◆ Exercise brief ◆
In the material below, find all lines with the string "applicable" and copy them.

(Beginning of Exercise data)

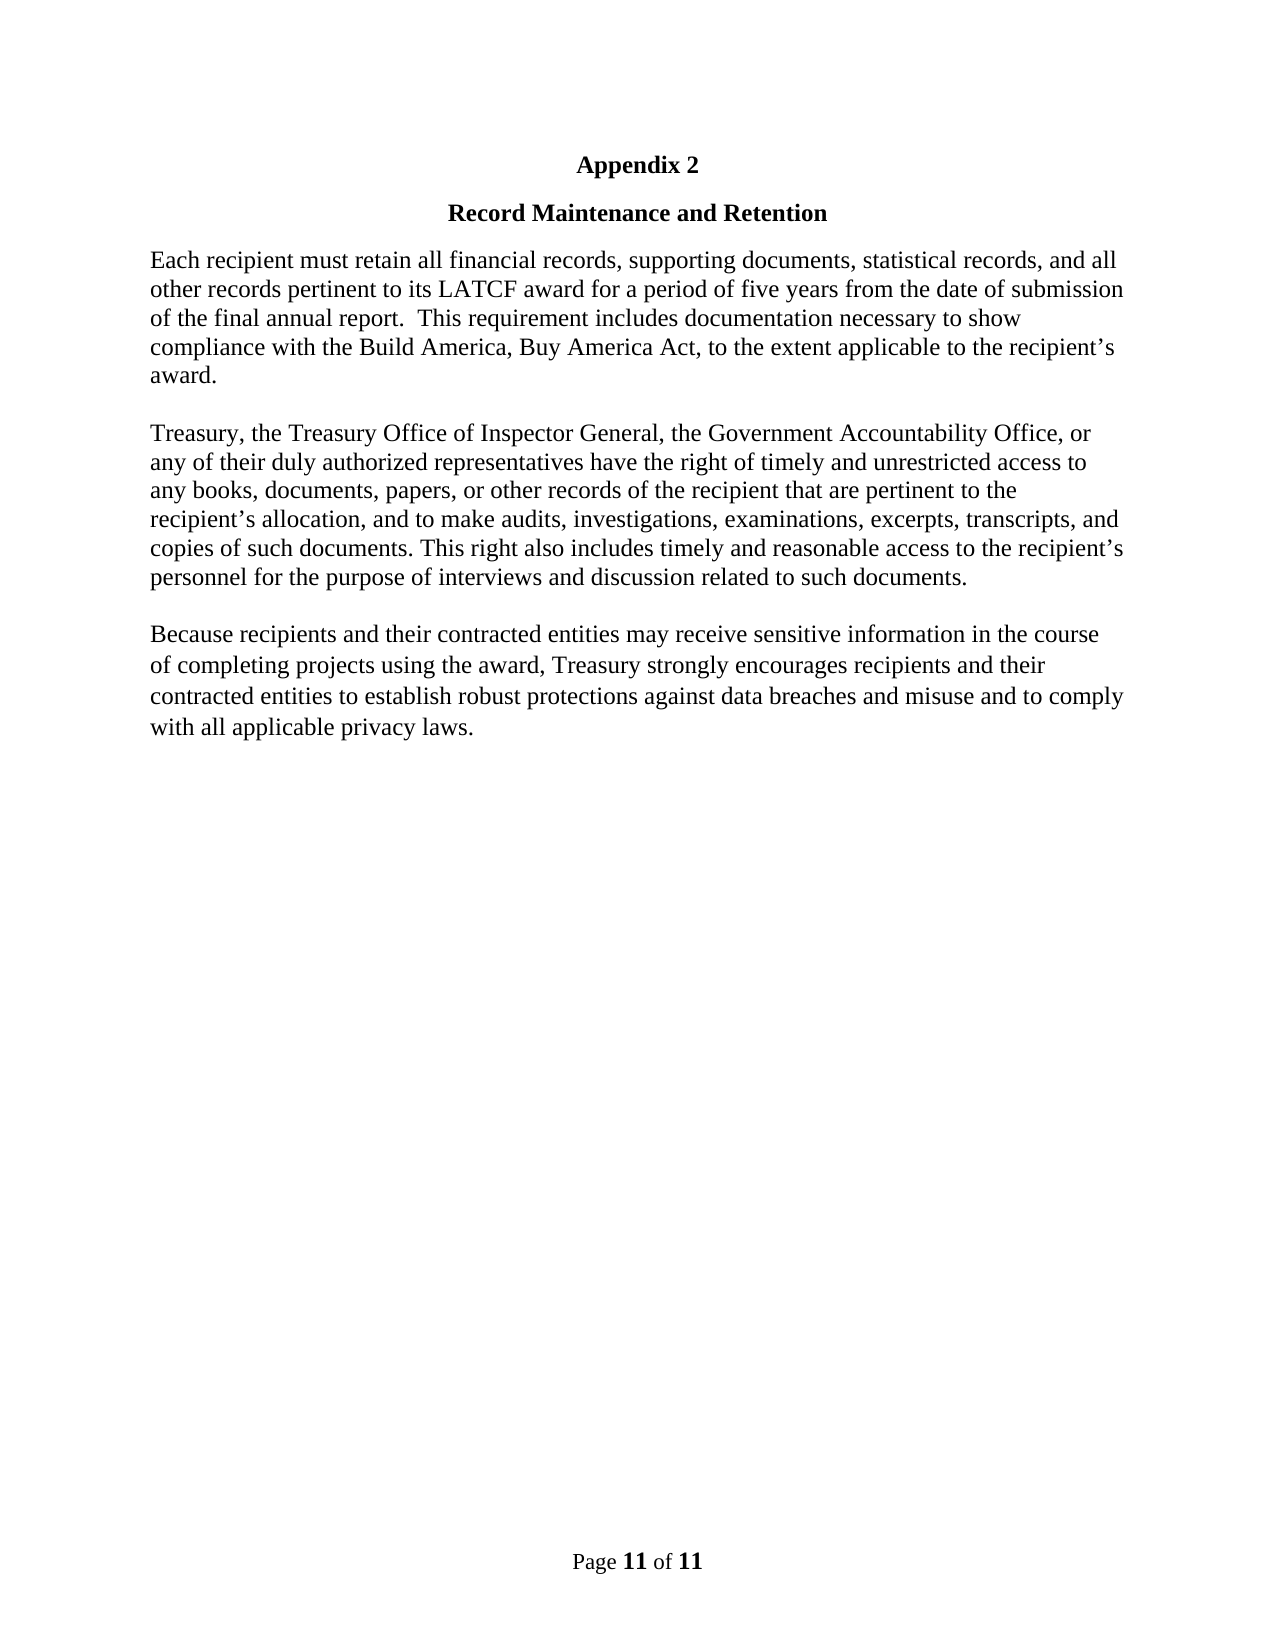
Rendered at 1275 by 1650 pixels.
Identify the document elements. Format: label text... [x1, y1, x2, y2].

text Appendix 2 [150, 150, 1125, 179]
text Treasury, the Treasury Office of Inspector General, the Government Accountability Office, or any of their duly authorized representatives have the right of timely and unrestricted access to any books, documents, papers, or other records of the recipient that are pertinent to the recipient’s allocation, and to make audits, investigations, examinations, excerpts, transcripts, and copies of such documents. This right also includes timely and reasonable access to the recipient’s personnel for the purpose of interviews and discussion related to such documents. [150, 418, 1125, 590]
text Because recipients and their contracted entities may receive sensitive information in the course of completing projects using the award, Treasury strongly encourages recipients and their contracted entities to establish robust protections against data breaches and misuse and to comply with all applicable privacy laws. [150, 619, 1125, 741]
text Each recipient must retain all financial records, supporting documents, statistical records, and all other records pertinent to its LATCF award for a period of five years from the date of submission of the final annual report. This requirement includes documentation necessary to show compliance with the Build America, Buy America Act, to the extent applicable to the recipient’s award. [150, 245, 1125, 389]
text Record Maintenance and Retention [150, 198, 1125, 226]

(End of Exercise data)
(Beginning of Exercise data)

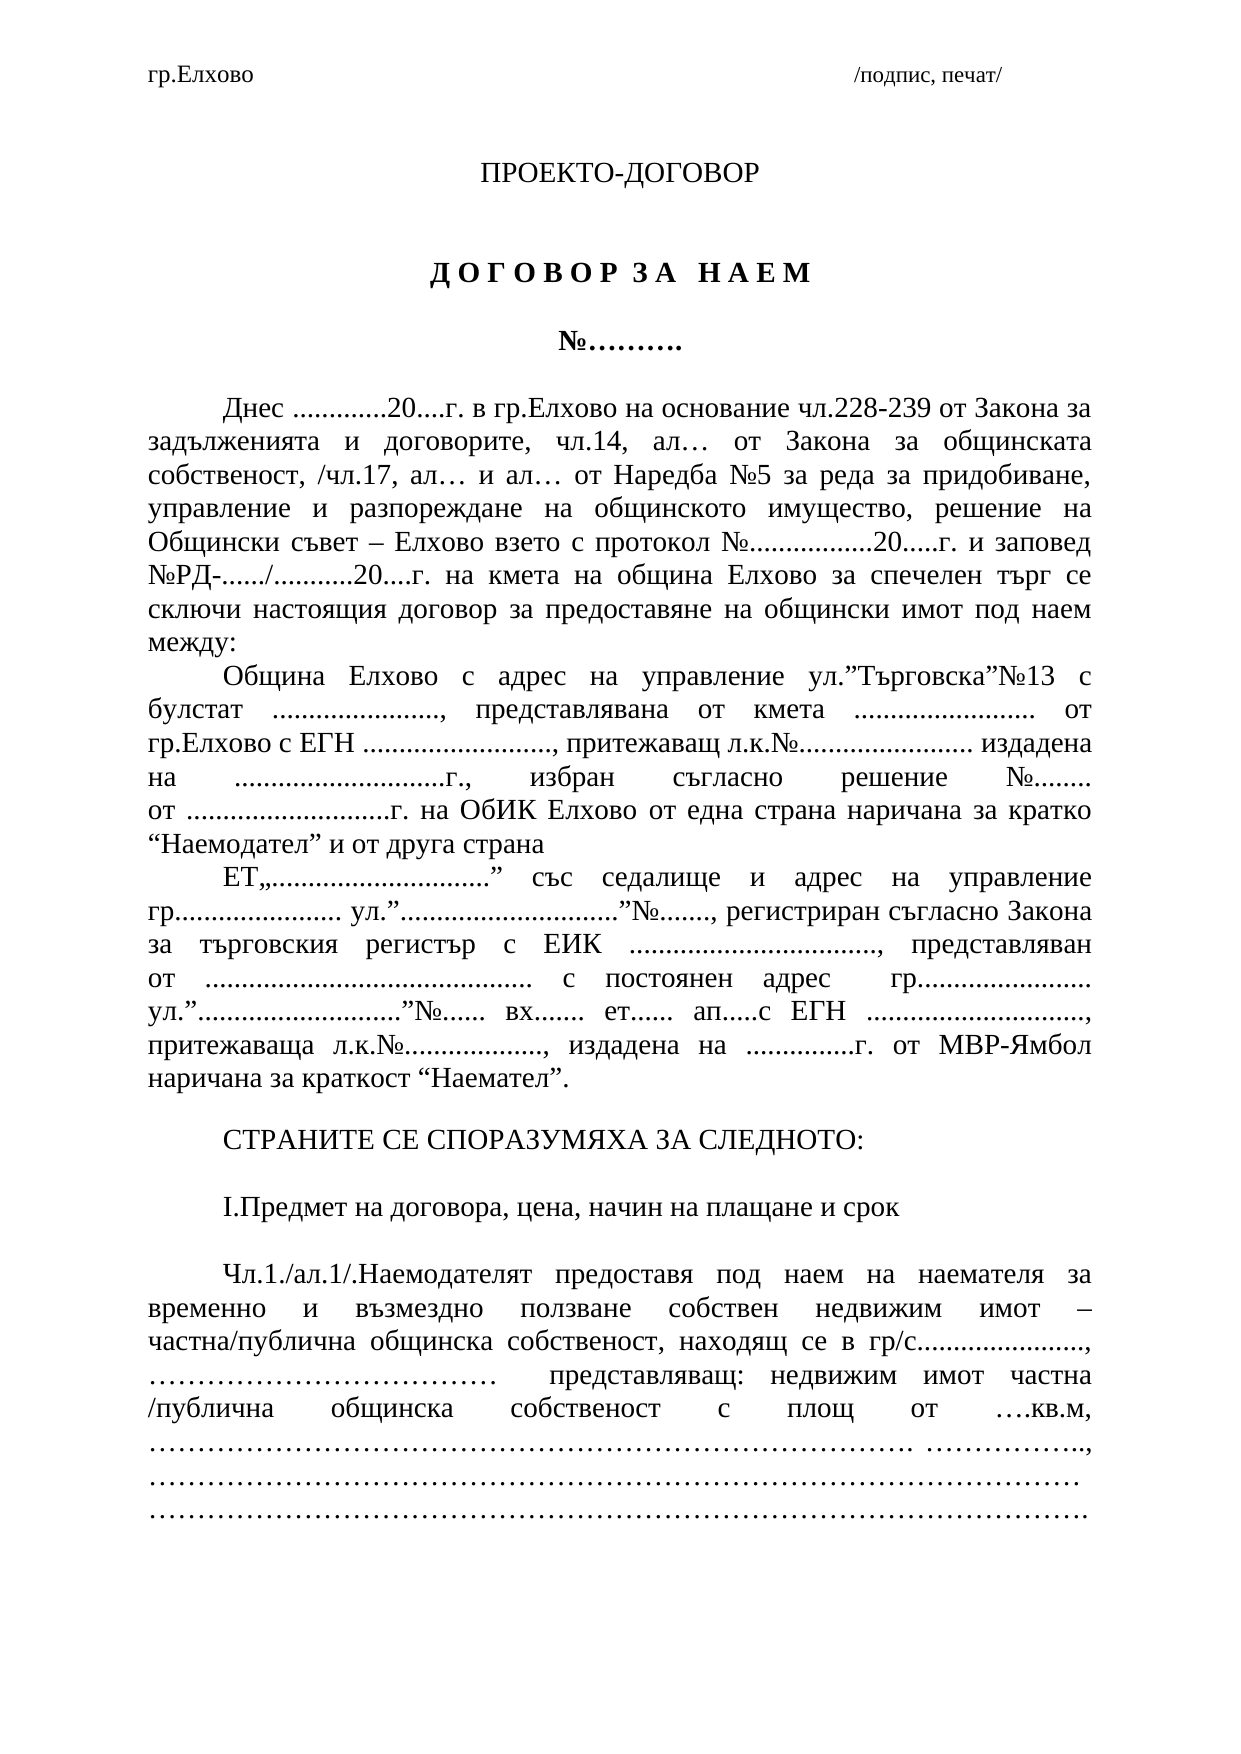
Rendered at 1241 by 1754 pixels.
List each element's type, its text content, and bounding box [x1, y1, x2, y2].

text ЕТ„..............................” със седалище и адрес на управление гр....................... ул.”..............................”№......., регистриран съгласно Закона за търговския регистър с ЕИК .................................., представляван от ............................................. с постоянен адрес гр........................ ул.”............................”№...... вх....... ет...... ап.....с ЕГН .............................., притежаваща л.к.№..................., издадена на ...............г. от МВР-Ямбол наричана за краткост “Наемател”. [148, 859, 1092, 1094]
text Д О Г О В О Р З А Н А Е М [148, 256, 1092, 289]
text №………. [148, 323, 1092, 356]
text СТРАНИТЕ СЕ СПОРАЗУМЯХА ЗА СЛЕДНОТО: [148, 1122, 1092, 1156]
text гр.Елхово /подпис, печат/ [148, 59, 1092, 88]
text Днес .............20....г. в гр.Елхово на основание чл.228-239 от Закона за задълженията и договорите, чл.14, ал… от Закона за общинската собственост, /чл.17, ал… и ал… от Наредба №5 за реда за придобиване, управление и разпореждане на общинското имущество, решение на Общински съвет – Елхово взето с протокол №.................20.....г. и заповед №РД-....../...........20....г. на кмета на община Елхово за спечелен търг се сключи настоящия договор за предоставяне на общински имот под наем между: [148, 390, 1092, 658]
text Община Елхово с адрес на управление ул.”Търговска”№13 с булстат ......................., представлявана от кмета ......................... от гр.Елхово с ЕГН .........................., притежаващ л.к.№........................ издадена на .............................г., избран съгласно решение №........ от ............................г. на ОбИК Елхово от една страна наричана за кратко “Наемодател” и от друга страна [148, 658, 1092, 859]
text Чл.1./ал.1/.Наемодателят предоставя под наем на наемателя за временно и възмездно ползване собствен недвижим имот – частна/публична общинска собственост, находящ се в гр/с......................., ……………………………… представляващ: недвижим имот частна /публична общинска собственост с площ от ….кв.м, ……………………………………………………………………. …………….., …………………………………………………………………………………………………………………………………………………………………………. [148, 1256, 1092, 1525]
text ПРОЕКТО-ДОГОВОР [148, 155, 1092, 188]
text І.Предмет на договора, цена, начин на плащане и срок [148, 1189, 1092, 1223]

(End of Exercise data)

◆ Solution to this exercise ◆
text Because recipients and their contracted entities may receive sensitive information in the course of completing projects using the award, Treasury strongly encourages recipients and their contracted entities to establish robust protections against data breaches and misuse and to comply with all applicable privacy laws. [150, 619, 1125, 741]
text Each recipient must retain all financial records, supporting documents, statistical records, and all other records pertinent to its LATCF award for a period of five years from the date of submission of the final annual report. This requirement includes documentation necessary to show compliance with the Build America, Buy America Act, to the extent applicable to the recipient’s award. [150, 245, 1125, 389]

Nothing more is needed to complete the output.